Water Magic | Crypto Coven | Product Design | Uphill Battles | Constitution DAO | Meta | False Balance | Broken UX | Facts | Visual Cues | Stretching Canvas | Sad Girls Bar | Alexander McQueen | Gesso | Art Theft | Attribution + Intention | Tea

I first met Williamsburg-based artist jacknetic in the Crypto Coven Discord, where we teamed up on a case for the Weird Wilds Detective Agency (a tongue-in-cheek PFP PI group maintained by Coven mainstay oldking). But after following Jacklyn on Twitter I learned that the person behind the witch avatar is not just an unparalleled sleuth, but a visual artist of the highest order.

She began minting her “Water Magic” series of watercolour figures in early 2022. They are exquisitely wrought, with a delicate, ethereal quality grounded by the tactile nature of the medium (and her secret ingredient — tea!). Pensive and playful, with an escapist sense of drift, each 1/1 painting was snapped up at a caffeinated pace in active auctions, and last week her collection topped the charts like the hit singles they are and began trending on the front page of OpenSea.

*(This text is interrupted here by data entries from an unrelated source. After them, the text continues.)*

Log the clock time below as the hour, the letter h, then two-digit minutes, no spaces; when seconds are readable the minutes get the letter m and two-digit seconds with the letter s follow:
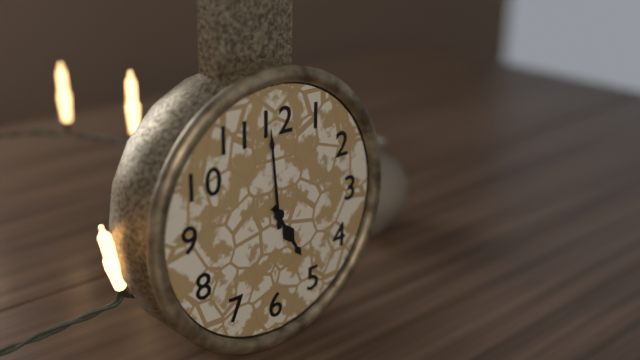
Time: 4h59
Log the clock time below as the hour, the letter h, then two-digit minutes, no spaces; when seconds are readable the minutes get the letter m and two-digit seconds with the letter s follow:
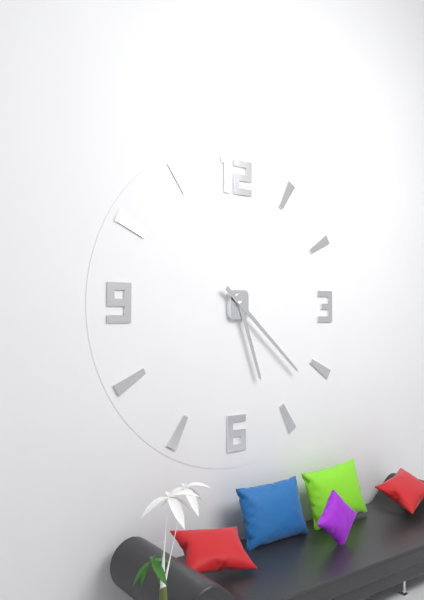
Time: 5h22
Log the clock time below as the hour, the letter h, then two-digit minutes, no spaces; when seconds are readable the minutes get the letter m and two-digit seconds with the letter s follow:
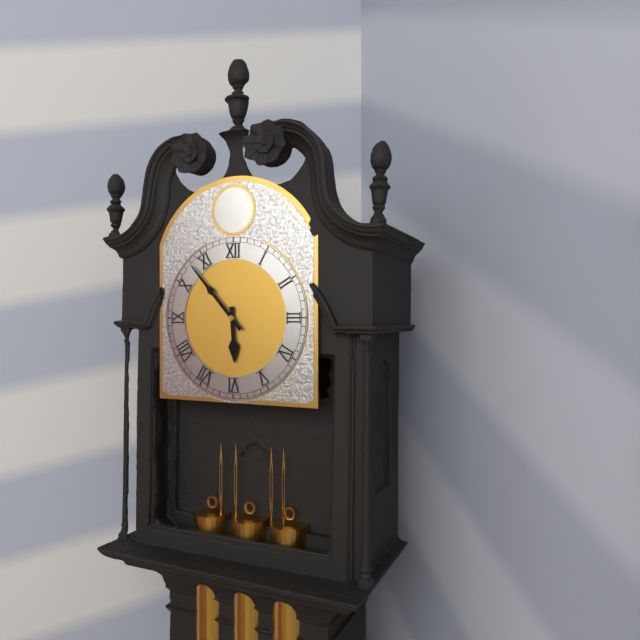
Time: 5h53
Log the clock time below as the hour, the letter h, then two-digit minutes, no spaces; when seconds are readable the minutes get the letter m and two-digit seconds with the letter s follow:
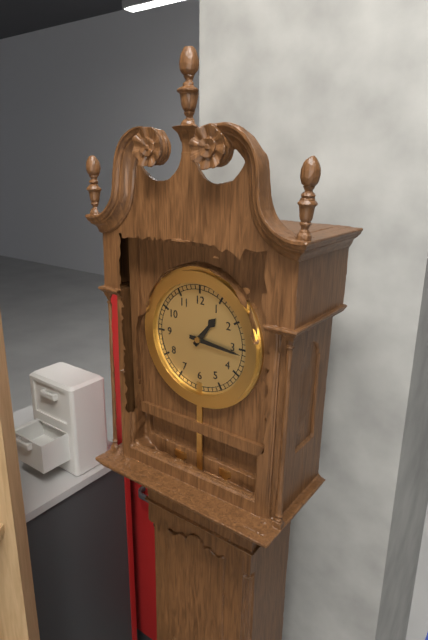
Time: 1h16
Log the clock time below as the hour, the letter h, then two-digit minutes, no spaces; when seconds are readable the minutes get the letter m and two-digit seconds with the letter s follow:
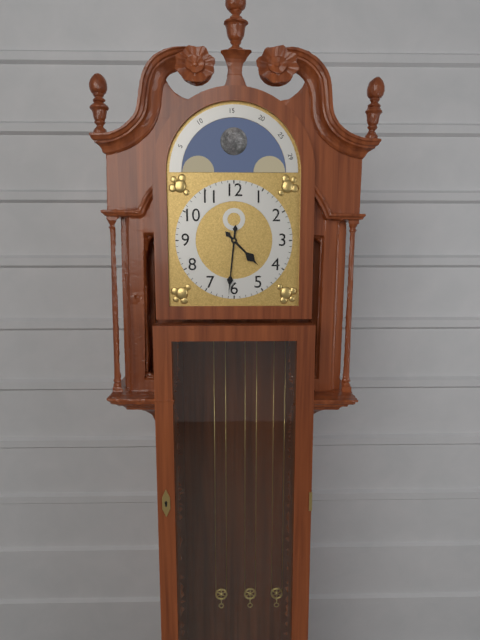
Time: 4h31
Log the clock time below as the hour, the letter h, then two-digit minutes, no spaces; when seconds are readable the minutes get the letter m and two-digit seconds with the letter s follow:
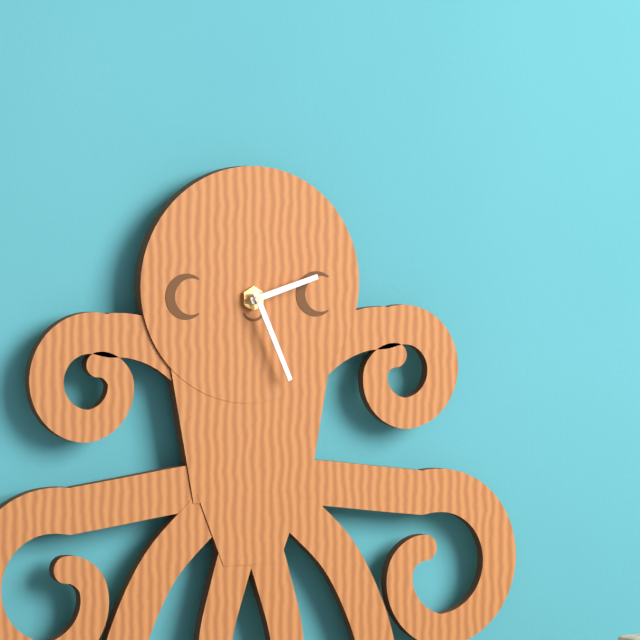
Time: 2h26
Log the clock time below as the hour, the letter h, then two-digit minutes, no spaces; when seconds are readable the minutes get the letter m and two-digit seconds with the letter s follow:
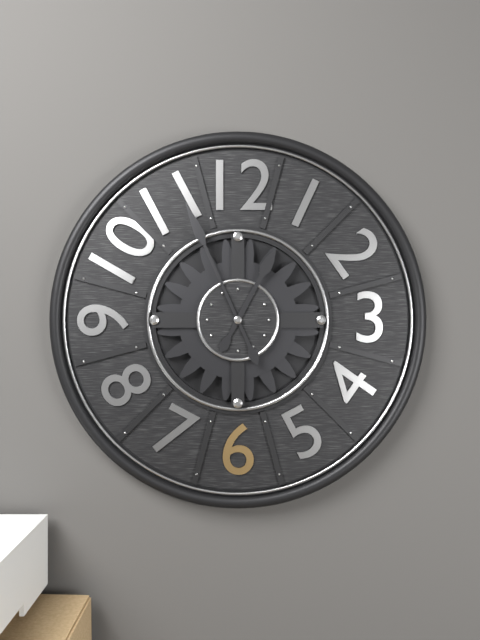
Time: 12h56
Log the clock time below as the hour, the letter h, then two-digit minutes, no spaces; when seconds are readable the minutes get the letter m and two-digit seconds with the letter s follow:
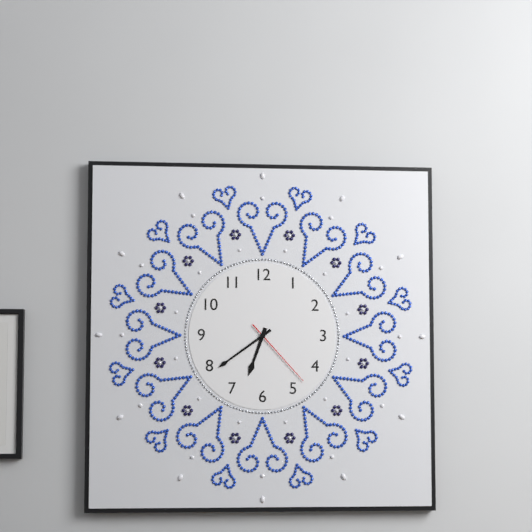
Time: 6h39m23s
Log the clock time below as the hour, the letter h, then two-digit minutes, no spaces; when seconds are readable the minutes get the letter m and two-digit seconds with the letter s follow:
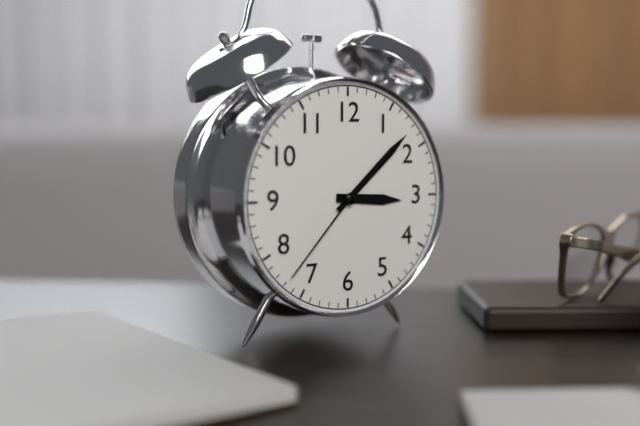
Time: 3h08m37s
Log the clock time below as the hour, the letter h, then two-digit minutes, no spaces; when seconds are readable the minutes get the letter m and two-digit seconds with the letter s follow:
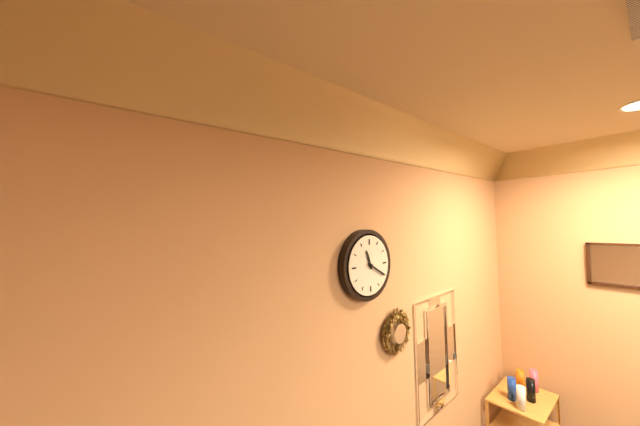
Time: 11h20
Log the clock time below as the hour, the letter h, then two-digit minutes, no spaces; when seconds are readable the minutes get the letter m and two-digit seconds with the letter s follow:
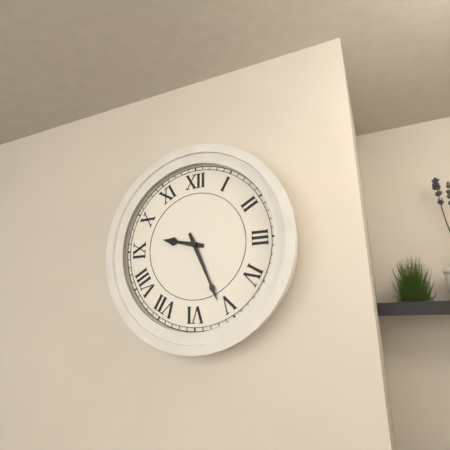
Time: 9h26
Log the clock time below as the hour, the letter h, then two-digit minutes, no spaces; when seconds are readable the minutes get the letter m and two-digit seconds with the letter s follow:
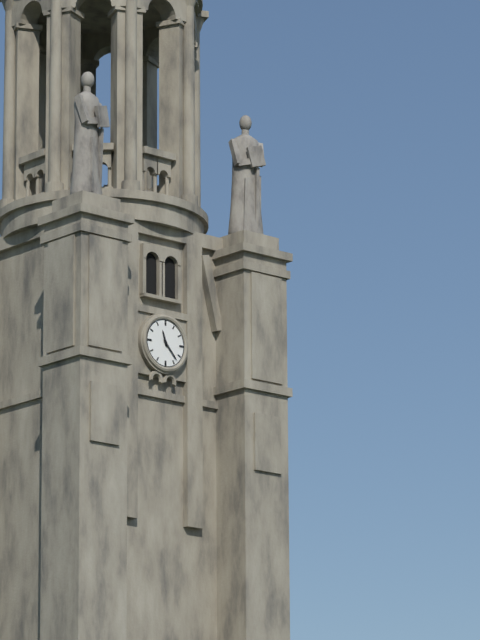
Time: 11h23
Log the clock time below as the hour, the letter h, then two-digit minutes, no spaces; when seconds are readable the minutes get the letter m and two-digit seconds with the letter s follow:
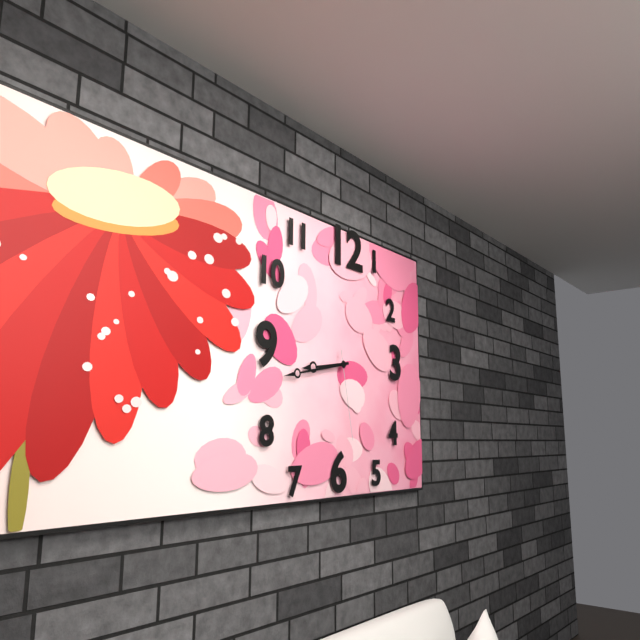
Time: 8h43m28s
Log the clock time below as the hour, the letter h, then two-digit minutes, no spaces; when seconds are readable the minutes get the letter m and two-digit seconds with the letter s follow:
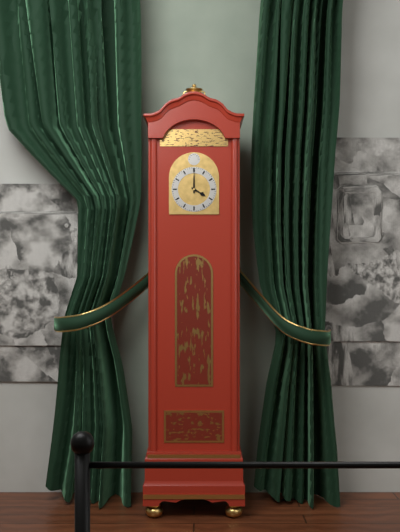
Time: 4h00
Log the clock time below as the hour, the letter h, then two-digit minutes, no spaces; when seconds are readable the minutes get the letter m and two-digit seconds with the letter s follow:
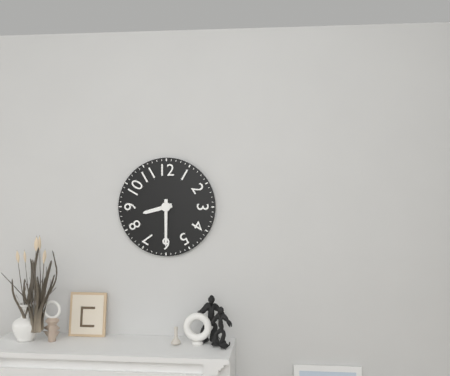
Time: 8h30
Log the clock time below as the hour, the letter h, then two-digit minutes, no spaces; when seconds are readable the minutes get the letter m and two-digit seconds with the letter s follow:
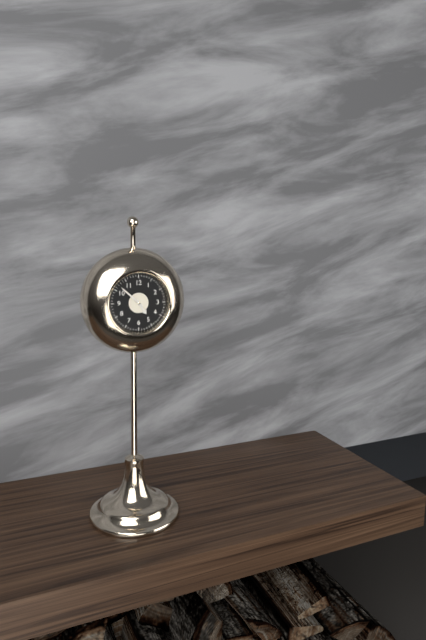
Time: 4h52
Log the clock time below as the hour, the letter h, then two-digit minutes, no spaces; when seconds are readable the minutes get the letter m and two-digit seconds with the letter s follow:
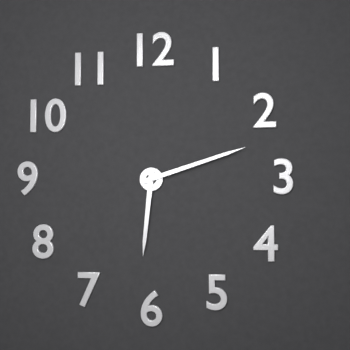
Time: 6h12
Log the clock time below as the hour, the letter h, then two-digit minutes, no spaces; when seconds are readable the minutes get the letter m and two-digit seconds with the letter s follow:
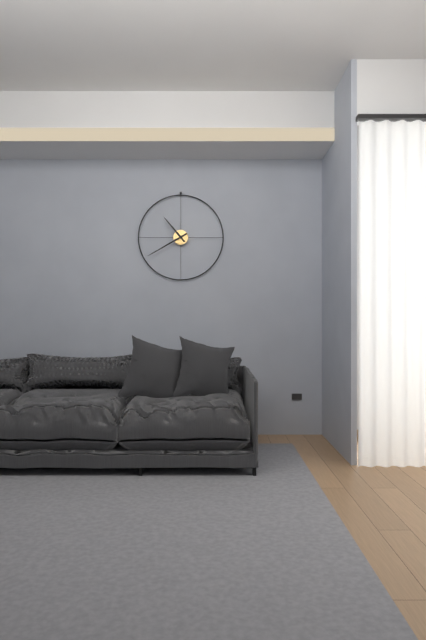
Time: 10h40
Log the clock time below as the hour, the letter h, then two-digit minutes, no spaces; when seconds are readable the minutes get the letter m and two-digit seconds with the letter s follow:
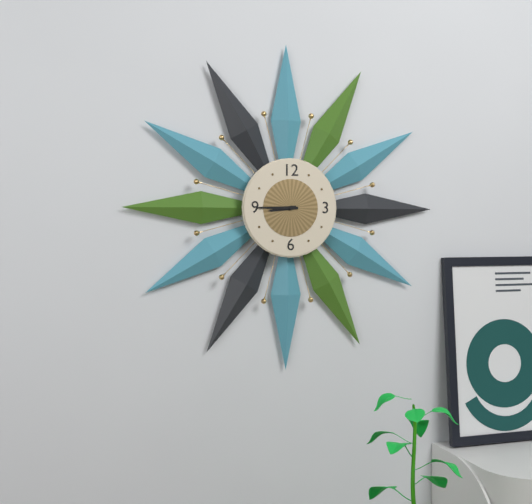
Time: 8h45
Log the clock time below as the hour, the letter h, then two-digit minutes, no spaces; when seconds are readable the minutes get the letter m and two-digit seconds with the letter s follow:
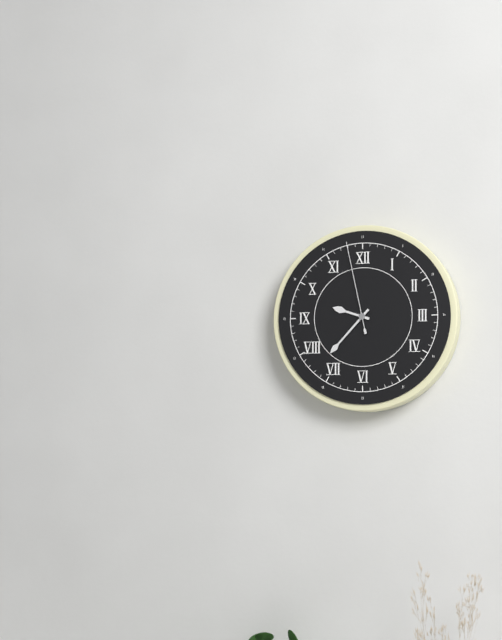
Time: 9h37m58s
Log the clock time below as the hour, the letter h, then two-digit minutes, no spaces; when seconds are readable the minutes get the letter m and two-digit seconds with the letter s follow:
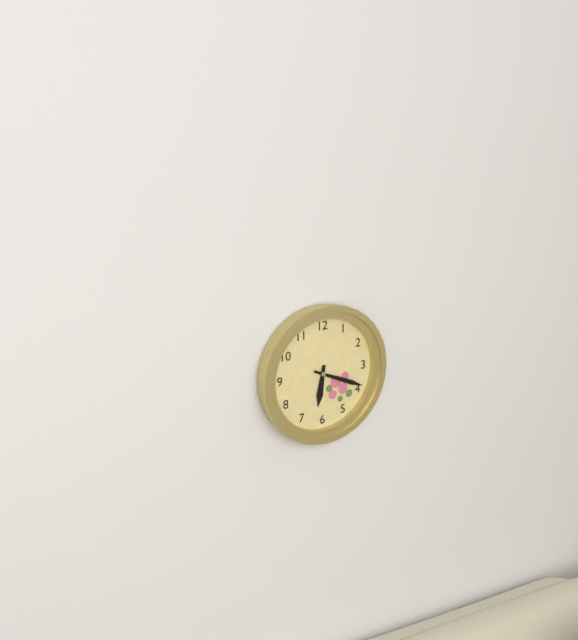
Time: 6h19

When we spoke over Zoom a few days ago, I learned that web3’s #1 artist / detective has at least one more impressive threat in her quiver: by day she’s a Design Director for one of the biggest tech companies in the world. We talked about her experiences at Meta, how a solo holiday can stimulate new artistic approaches, and the woeful state of design in web3.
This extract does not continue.